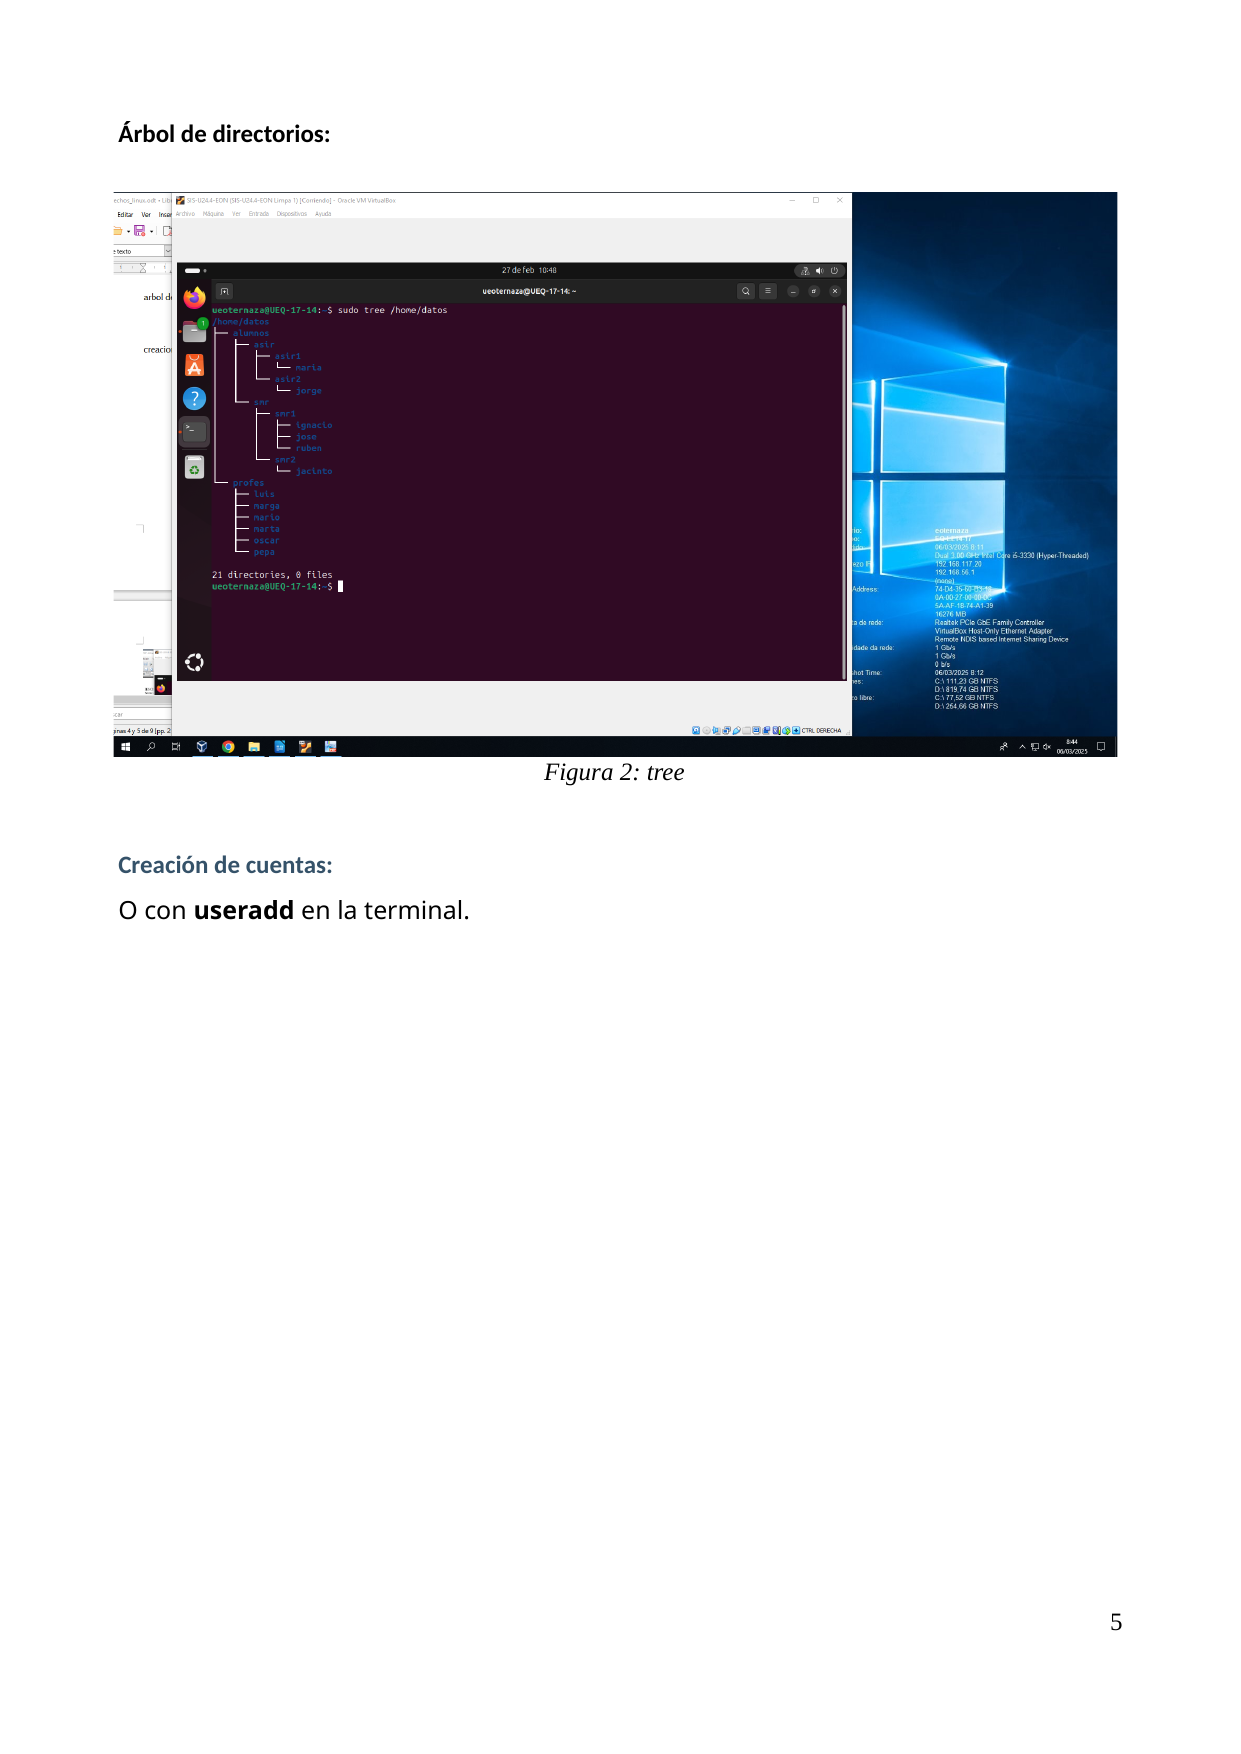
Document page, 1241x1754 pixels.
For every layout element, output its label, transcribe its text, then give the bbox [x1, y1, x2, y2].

subtitle [113, 180, 1117, 192]
text Figura 2: tree [113, 757, 1117, 786]
picture [113, 192, 1118, 757]
subtitle Árbol de directorios: [118, 118, 1122, 149]
subtitle Creación de cuentas: [118, 849, 1122, 880]
text O con useradd en la terminal. [118, 892, 1122, 927]
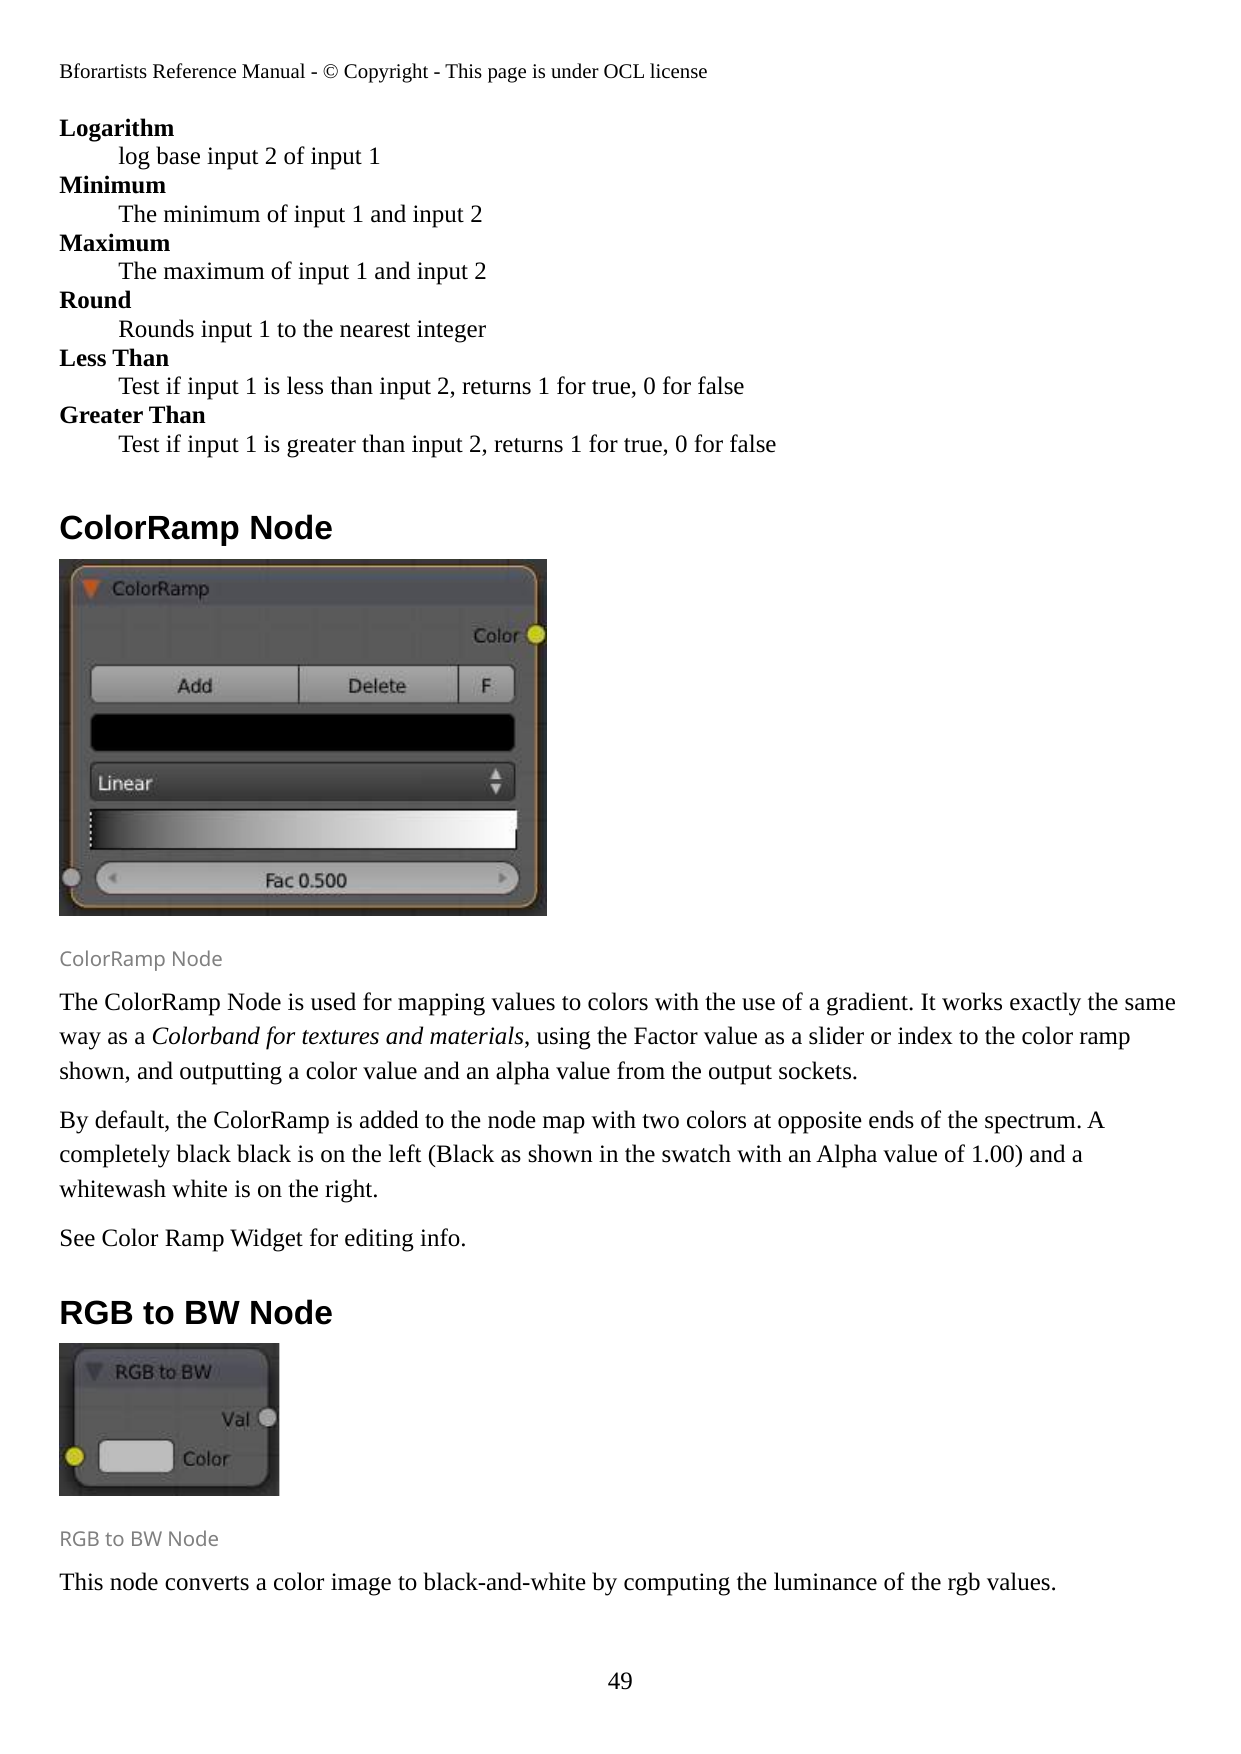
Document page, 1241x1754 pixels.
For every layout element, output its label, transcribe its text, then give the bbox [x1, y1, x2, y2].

list Test if input 1 is greater than input 2, returns 1 for true, 0 for false [118, 429, 1181, 458]
text By default, the ColorRamp is added to the node map with two colors at opposite ends of the spectrum. A completely black black is on the left (Black as shown in the swatch with an Alpha value of 1.00) and a whitewash white is on the right. [59, 1105, 1181, 1202]
subtitle Less Than [59, 343, 1181, 371]
picture [59, 559, 547, 916]
text This node converts a color image to black-and-white by computing the luminance of the rgb values. [59, 1567, 1181, 1596]
text See Color Ramp Widget for editing info. [59, 1223, 1181, 1252]
text RGB to BW Node [59, 1521, 1181, 1553]
subtitle Minimum [59, 170, 1181, 199]
text The ColorRamp Node is used for mapping values to colors with the use of a gradient. It works exactly the same way as a Colorband for textures and materials, using the Factor value as a slider or index to the color ramp shown, and outputting a color value and an alpha value from the output sockets. [59, 987, 1181, 1084]
subtitle Greater Than [59, 400, 1181, 429]
list The minimum of input 1 and input 2 [118, 199, 1181, 228]
subtitle Logarithm [59, 113, 1181, 141]
subtitle RGB to BW Node [59, 1293, 1181, 1331]
list log base input 2 of input 1 [118, 141, 1181, 170]
subtitle Maximum [59, 228, 1181, 256]
subtitle Round [59, 285, 1181, 314]
list Rounds input 1 to the nearest integer [118, 314, 1181, 343]
list The maximum of input 1 and input 2 [118, 256, 1181, 285]
list Test if input 1 is less than input 2, returns 1 for true, 0 for false [118, 371, 1181, 400]
subtitle ColorRamp Node [59, 508, 1181, 547]
text ColorRamp Node [59, 941, 1181, 972]
picture [59, 1343, 280, 1496]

┄┄┄┄┄┄┄┄┄┄┄┄┄┄┄┄┄┄┄┄

» **Exercise**:
Copy out every line of both entries above word for word, and leave the pictures out of your answer.

» **The reply**:
Document page, 1241x1754 pixels.
For every layout element, output its label, transcribe its text, then give the bbox [x1, y1, x2, y2].

subtitle [113, 180, 1117, 192]
text Figura 2: tree [113, 757, 1117, 786]
picture [113, 192, 1118, 757]
subtitle Árbol de directorios: [118, 118, 1122, 149]
subtitle Creación de cuentas: [118, 849, 1122, 880]
text O con useradd en la terminal. [118, 892, 1122, 927]
Document page, 1241x1754 pixels.
For every layout element, output its label, transcribe its text, then give the bbox [x1, y1, x2, y2].

list Test if input 1 is greater than input 2, returns 1 for true, 0 for false [118, 429, 1181, 458]
text By default, the ColorRamp is added to the node map with two colors at opposite ends of the spectrum. A completely black black is on the left (Black as shown in the swatch with an Alpha value of 1.00) and a whitewash white is on the right. [59, 1105, 1181, 1202]
subtitle Less Than [59, 343, 1181, 371]
picture [59, 559, 547, 916]
text This node converts a color image to black-and-white by computing the luminance of the rgb values. [59, 1567, 1181, 1596]
text See Color Ramp Widget for editing info. [59, 1223, 1181, 1252]
text RGB to BW Node [59, 1521, 1181, 1553]
subtitle Minimum [59, 170, 1181, 199]
text The ColorRamp Node is used for mapping values to colors with the use of a gradient. It works exactly the same way as a Colorband for textures and materials, using the Factor value as a slider or index to the color ramp shown, and outputting a color value and an alpha value from the output sockets. [59, 987, 1181, 1084]
subtitle Greater Than [59, 400, 1181, 429]
list The minimum of input 1 and input 2 [118, 199, 1181, 228]
subtitle Logarithm [59, 113, 1181, 141]
subtitle RGB to BW Node [59, 1293, 1181, 1331]
list log base input 2 of input 1 [118, 141, 1181, 170]
subtitle Maximum [59, 228, 1181, 256]
subtitle Round [59, 285, 1181, 314]
list Rounds input 1 to the nearest integer [118, 314, 1181, 343]
list The maximum of input 1 and input 2 [118, 256, 1181, 285]
list Test if input 1 is less than input 2, returns 1 for true, 0 for false [118, 371, 1181, 400]
subtitle ColorRamp Node [59, 508, 1181, 547]
text ColorRamp Node [59, 941, 1181, 972]
picture [59, 1343, 280, 1496]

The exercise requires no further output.